_Description of the task_: Without the images, set down each entry exactly.

_Data extract_:

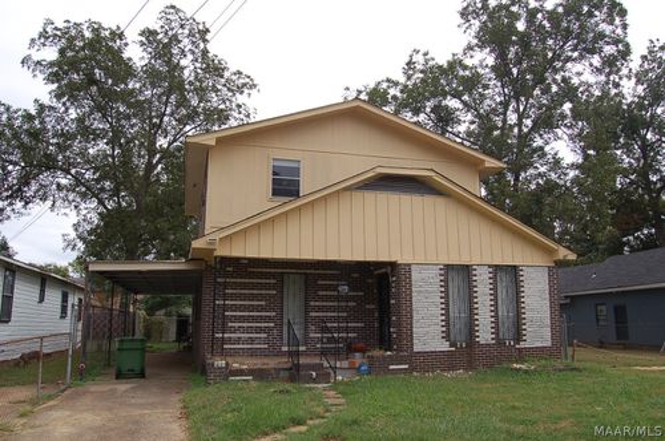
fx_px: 498
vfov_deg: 47.8
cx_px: 332
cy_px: 220
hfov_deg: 67.4
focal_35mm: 27
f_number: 9
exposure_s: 1/320
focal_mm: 18
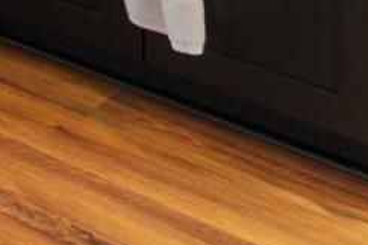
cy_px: -563
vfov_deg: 9.5
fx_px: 1022
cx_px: -762
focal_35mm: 100
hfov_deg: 11.2
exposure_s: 1/5
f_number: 4.5
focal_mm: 10
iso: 100
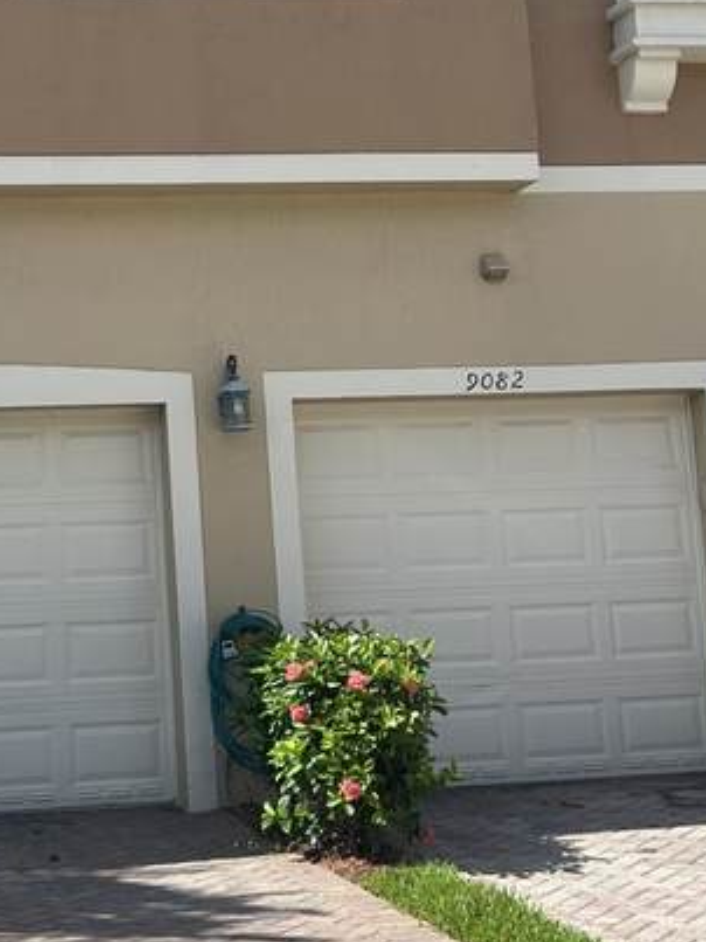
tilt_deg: +7.8
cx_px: 42
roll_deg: +1.4
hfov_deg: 22.9
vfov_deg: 31.1
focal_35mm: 62
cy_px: 360
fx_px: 1687
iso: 50
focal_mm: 5.7
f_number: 1.5
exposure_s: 1/3356
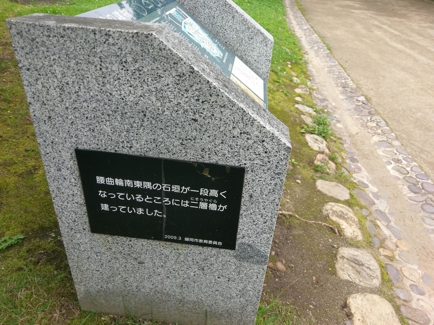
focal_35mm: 26
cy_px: 162
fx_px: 326
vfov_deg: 53.1
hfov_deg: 67.3
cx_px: 217
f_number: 1.8
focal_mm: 4.58
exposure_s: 1/372
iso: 100
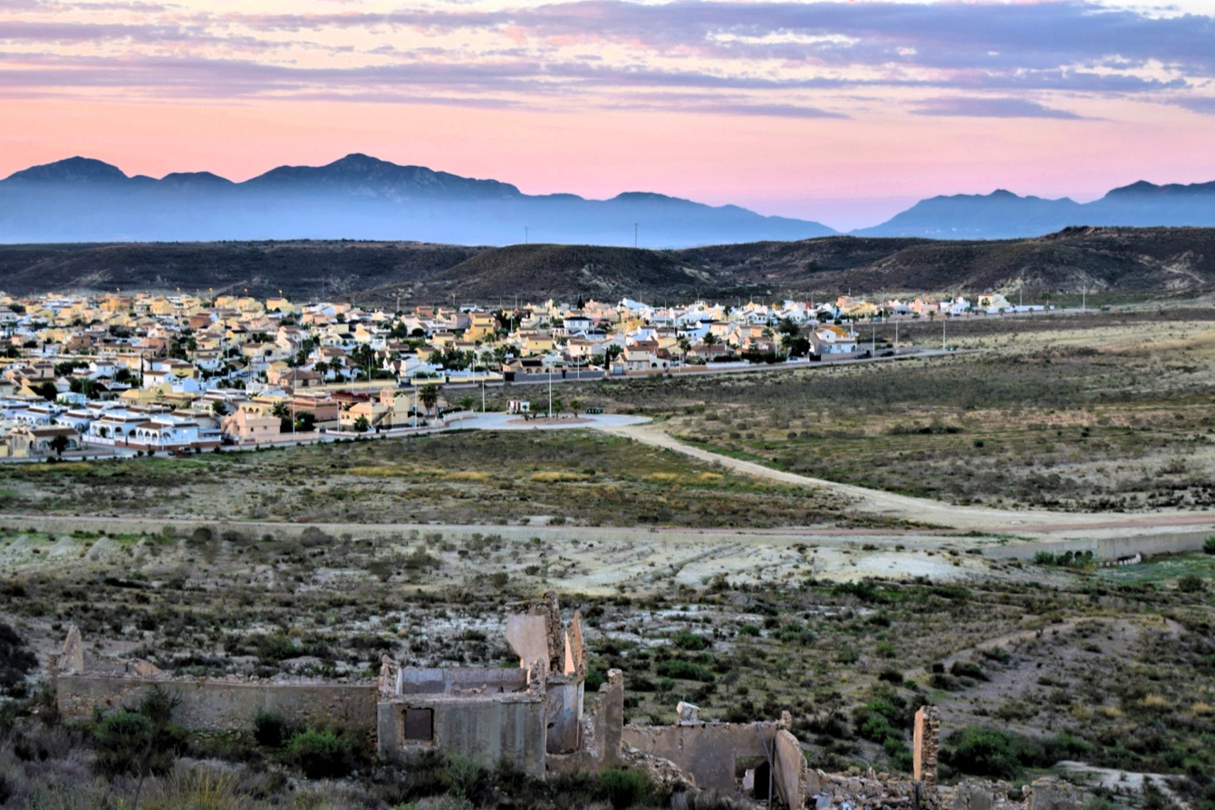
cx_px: 606
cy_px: 478
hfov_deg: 29.7
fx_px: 2295
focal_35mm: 68
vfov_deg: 20.0
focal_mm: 38
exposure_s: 1/125
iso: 400
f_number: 5.6
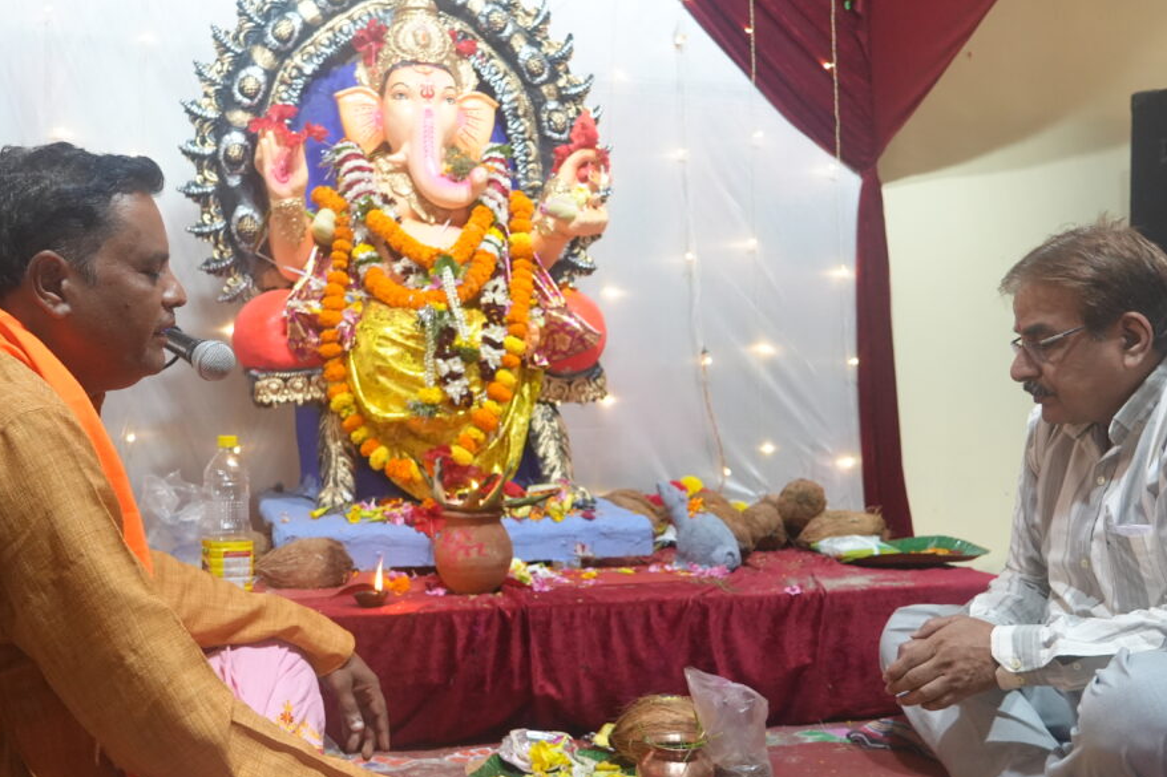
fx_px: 1361
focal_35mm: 42
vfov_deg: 31.9
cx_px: 532
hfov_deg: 46.4
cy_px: 399
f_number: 4
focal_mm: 24
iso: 3200
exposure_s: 1/160
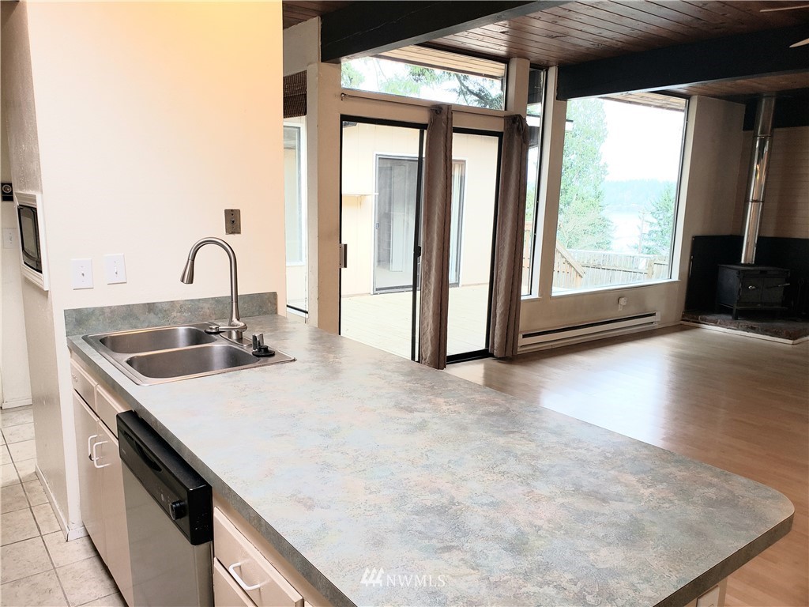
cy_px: 304
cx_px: 404
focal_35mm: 26
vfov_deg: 53.1
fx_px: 608
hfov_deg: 67.3
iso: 64
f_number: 2.4
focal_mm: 4.3
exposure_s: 1/60
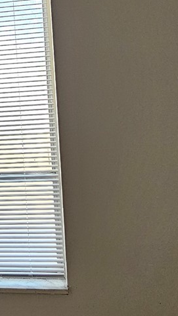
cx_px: -48
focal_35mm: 47
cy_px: 95
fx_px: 395
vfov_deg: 42.9
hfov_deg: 22.9
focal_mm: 2.2
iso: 200
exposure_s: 1/77.4
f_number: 2.2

_Answer to this exercise_:
fx_px: 498
vfov_deg: 47.8
cx_px: 332
cy_px: 220
hfov_deg: 67.4
focal_35mm: 27
f_number: 9
exposure_s: 1/320
focal_mm: 18
cy_px: -563
vfov_deg: 9.5
fx_px: 1022
cx_px: -762
focal_35mm: 100
hfov_deg: 11.2
exposure_s: 1/5
f_number: 4.5
focal_mm: 10
iso: 100
tilt_deg: +7.8
cx_px: 42
roll_deg: +1.4
hfov_deg: 22.9
vfov_deg: 31.1
focal_35mm: 62
cy_px: 360
fx_px: 1687
iso: 50
focal_mm: 5.7
f_number: 1.5
exposure_s: 1/3356
focal_35mm: 26
cy_px: 162
fx_px: 326
vfov_deg: 53.1
hfov_deg: 67.3
cx_px: 217
f_number: 1.8
focal_mm: 4.58
exposure_s: 1/372
iso: 100
cx_px: 606
cy_px: 478
hfov_deg: 29.7
fx_px: 2295
focal_35mm: 68
vfov_deg: 20.0
focal_mm: 38
exposure_s: 1/125
iso: 400
f_number: 5.6
fx_px: 1361
focal_35mm: 42
vfov_deg: 31.9
cx_px: 532
hfov_deg: 46.4
cy_px: 399
f_number: 4
focal_mm: 24
iso: 3200
exposure_s: 1/160
cy_px: 304
cx_px: 404
focal_35mm: 26
vfov_deg: 53.1
fx_px: 608
hfov_deg: 67.3
iso: 64
f_number: 2.4
focal_mm: 4.3
exposure_s: 1/60
cx_px: -48
focal_35mm: 47
cy_px: 95
fx_px: 395
vfov_deg: 42.9
hfov_deg: 22.9
focal_mm: 2.2
iso: 200
exposure_s: 1/77.4
f_number: 2.2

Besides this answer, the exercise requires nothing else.